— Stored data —
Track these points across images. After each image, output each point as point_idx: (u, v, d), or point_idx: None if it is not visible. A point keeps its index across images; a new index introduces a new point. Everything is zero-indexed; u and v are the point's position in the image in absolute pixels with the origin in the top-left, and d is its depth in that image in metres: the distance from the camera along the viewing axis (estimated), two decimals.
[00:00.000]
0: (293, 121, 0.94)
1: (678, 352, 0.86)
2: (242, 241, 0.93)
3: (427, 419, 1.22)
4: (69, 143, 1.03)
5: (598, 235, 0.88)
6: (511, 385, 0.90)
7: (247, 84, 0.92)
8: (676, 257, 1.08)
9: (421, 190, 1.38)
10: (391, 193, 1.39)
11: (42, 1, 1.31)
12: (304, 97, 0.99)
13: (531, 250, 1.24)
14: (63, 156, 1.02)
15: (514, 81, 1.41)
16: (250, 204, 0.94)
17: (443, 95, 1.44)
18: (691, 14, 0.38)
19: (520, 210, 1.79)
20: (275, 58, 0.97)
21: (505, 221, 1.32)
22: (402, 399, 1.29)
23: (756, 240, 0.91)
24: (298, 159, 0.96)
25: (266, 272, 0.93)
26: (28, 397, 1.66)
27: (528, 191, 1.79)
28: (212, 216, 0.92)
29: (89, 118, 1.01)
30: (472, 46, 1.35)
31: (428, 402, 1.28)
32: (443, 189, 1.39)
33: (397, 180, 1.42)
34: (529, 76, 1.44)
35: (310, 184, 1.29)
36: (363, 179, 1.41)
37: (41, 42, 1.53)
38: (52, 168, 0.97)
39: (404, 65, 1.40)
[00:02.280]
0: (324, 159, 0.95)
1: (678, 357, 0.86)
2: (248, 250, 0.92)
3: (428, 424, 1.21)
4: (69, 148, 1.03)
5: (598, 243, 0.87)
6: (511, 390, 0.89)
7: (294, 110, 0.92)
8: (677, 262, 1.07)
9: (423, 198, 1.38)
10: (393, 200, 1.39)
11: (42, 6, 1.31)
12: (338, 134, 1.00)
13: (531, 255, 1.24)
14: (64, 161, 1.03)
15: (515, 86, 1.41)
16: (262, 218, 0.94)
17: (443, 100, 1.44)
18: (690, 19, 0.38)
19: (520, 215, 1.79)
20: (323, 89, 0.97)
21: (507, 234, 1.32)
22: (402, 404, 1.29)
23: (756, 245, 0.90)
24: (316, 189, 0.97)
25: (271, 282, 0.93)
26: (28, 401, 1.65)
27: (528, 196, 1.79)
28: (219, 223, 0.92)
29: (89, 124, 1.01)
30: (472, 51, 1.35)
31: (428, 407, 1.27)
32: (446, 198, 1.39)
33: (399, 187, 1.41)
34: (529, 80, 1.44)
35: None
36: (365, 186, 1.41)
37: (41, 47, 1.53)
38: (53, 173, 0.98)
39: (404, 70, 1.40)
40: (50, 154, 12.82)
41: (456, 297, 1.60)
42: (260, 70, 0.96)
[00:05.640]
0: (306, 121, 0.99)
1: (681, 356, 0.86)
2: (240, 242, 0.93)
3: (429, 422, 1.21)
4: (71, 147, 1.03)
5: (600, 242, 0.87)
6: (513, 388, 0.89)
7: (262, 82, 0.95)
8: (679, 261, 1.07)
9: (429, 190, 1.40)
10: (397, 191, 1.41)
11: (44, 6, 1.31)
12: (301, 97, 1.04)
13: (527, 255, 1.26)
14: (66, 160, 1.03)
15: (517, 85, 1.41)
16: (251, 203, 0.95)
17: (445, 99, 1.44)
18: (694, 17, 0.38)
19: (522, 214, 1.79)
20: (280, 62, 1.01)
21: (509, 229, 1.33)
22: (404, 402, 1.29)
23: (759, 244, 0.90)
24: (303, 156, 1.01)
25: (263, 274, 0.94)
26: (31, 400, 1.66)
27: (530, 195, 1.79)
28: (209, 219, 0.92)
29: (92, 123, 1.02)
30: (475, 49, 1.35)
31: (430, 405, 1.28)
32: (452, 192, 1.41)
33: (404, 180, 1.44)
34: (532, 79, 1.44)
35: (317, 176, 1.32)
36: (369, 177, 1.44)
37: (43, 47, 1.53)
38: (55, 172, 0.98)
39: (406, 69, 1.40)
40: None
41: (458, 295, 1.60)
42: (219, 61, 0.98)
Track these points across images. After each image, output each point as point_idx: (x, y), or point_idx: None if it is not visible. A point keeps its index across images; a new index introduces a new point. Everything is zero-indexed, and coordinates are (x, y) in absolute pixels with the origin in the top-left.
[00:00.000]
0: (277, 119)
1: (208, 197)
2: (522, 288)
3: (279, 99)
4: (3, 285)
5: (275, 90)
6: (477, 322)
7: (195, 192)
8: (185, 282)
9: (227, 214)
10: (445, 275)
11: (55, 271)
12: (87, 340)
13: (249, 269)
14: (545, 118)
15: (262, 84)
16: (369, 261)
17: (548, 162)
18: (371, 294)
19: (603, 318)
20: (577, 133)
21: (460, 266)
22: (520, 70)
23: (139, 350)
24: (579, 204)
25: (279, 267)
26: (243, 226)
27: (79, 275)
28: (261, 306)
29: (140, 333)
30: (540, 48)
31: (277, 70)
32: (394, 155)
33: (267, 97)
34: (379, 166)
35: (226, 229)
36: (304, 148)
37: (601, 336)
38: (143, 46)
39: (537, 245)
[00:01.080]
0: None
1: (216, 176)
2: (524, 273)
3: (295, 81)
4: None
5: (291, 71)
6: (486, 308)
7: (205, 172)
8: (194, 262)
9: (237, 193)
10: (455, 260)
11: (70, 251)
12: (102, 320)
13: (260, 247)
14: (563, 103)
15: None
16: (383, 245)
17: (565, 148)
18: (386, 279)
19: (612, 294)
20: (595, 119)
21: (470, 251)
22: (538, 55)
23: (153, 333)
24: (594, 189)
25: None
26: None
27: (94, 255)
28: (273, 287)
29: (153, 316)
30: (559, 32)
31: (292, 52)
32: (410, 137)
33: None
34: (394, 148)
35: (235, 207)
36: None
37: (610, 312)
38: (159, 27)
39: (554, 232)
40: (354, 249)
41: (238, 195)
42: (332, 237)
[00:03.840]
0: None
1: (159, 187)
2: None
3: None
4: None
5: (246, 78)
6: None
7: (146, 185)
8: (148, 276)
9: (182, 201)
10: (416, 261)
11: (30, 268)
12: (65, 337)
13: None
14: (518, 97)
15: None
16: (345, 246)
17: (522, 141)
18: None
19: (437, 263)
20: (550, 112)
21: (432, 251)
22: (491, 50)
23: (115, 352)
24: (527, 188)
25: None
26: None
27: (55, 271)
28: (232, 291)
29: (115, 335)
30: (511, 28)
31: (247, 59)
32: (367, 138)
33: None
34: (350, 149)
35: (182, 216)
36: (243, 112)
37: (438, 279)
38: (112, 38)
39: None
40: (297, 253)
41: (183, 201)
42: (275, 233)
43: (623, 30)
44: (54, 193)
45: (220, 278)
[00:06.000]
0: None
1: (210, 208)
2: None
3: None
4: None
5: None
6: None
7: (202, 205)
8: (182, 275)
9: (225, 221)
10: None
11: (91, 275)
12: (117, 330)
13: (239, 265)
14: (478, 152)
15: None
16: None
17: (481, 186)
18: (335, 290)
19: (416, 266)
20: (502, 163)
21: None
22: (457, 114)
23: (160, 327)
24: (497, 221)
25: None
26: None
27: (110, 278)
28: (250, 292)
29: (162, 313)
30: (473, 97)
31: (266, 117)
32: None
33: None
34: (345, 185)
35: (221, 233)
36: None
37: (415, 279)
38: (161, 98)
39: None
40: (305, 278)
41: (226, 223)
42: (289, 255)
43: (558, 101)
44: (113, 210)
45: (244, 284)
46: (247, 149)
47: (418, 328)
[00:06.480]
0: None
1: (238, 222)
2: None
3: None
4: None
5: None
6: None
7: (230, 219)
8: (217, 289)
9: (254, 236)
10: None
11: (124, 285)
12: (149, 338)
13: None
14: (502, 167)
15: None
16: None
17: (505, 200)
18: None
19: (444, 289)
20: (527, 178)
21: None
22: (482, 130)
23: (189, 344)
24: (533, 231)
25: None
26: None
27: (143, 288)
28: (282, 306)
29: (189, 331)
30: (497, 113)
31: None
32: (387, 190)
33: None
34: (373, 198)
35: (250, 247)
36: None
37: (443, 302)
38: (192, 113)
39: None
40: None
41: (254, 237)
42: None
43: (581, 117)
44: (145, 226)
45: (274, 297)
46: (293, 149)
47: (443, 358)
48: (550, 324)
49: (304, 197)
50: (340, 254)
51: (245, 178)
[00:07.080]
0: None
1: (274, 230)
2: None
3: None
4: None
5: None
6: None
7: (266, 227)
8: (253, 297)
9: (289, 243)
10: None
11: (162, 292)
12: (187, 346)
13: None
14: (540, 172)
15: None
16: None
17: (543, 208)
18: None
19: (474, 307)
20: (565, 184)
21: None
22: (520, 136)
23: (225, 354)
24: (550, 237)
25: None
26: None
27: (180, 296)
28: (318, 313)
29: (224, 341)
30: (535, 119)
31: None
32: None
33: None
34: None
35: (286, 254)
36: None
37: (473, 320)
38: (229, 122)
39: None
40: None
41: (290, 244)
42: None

— What you have to do —
Write down again, exactly as given, only the lines above that fall from the line with "13: (531, 250, 1.24)" to the line with "29: (89, 118, 1.01)", inclusive.

— Task result —
13: (531, 250, 1.24)
14: (63, 156, 1.02)
15: (514, 81, 1.41)
16: (250, 204, 0.94)
17: (443, 95, 1.44)
18: (691, 14, 0.38)
19: (520, 210, 1.79)
20: (275, 58, 0.97)
21: (505, 221, 1.32)
22: (402, 399, 1.29)
23: (756, 240, 0.91)
24: (298, 159, 0.96)
25: (266, 272, 0.93)
26: (28, 397, 1.66)
27: (528, 191, 1.79)
28: (212, 216, 0.92)
29: (89, 118, 1.01)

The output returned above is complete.